Monday, July 15, 2013
#196 / The Three Layer Cake Of Democracy
On the Fourth of July, I provided KUSP listeners with what might be called a “pep talk” about democratic self-government. That was part of my weekday "Land Use Report," and frequent listeners know that I tend to do that sort of thing on a fairly regular basis. The land use decisions we make, though our local government decision making process, have a big impact on the future of our local economy, on our ability to achieve our social equity goals, and of course on the natural environment that ultimately sustains our human civilization and everything else.
As I have thought about it over the years, it has come to me that our self-government system is really a three-layer cake. The “people” are the ultimate source of political power, but our system has us delegating our power to elected representatives. Those elected officials, then, hire staff people who actually do most of the work involved in government.

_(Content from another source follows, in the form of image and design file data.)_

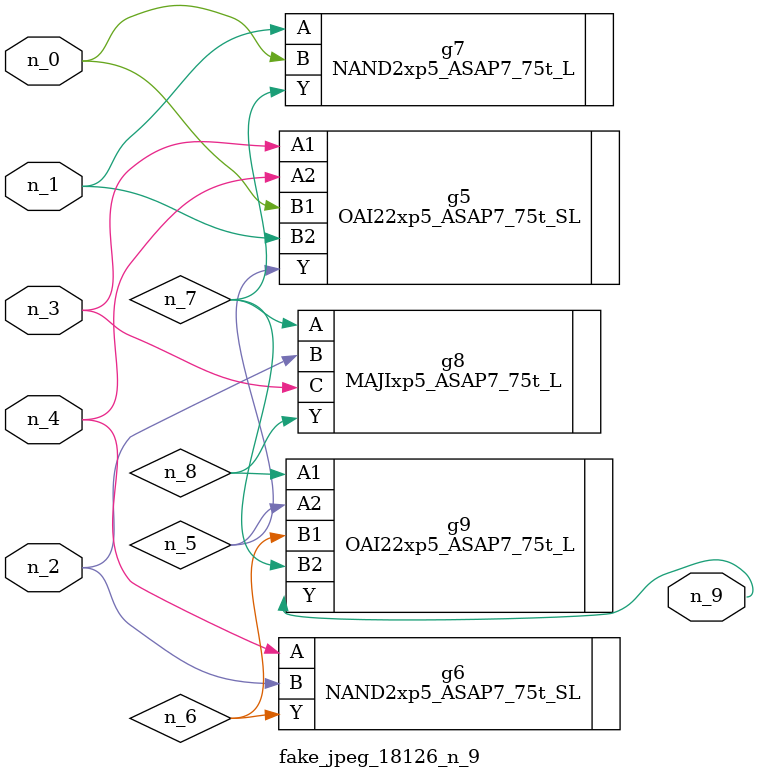
<source format=v>
module fake_jpeg_18126_n_9 (n_3, n_2, n_1, n_0, n_4, n_9);

input n_3;
input n_2;
input n_1;
input n_0;
input n_4;

output n_9;

wire n_8;
wire n_6;
wire n_5;
wire n_7;

OAI22xp5_ASAP7_75t_SL g5 ( 
.A1(n_3),
.A2(n_4),
.B1(n_0),
.B2(n_1),
.Y(n_5)
);

NAND2xp5_ASAP7_75t_SL g6 ( 
.A(n_4),
.B(n_2),
.Y(n_6)
);

NAND2xp5_ASAP7_75t_L g7 ( 
.A(n_1),
.B(n_0),
.Y(n_7)
);

MAJIxp5_ASAP7_75t_L g8 ( 
.A(n_7),
.B(n_2),
.C(n_3),
.Y(n_8)
);

OAI22xp5_ASAP7_75t_L g9 ( 
.A1(n_8),
.A2(n_5),
.B1(n_6),
.B2(n_7),
.Y(n_9)
);


endmodule
</source>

But staff members are supposed to be doing their work under the direction of "the people," as those directions are transmitted to the staff by our elected officials.
In this way of looking at the governmental process, it is vital that our elected officials accurately and forcefully transmit to the staff the demands, and the questions, and the concerns of the public, and that the elected officials require the staff to be responsive to whatever concerns are uppermost in the mind of the public.
If you have attended a City Council meeting or Board of Supervisors meeting recently, you will have noticed that the polarity often seems to have shifted in the opposite direction, and the elected officials (supposed to represent the public) end up representing the staff, and telling the public that the staff has it under control.
If that seems to be the case where you live, watch out!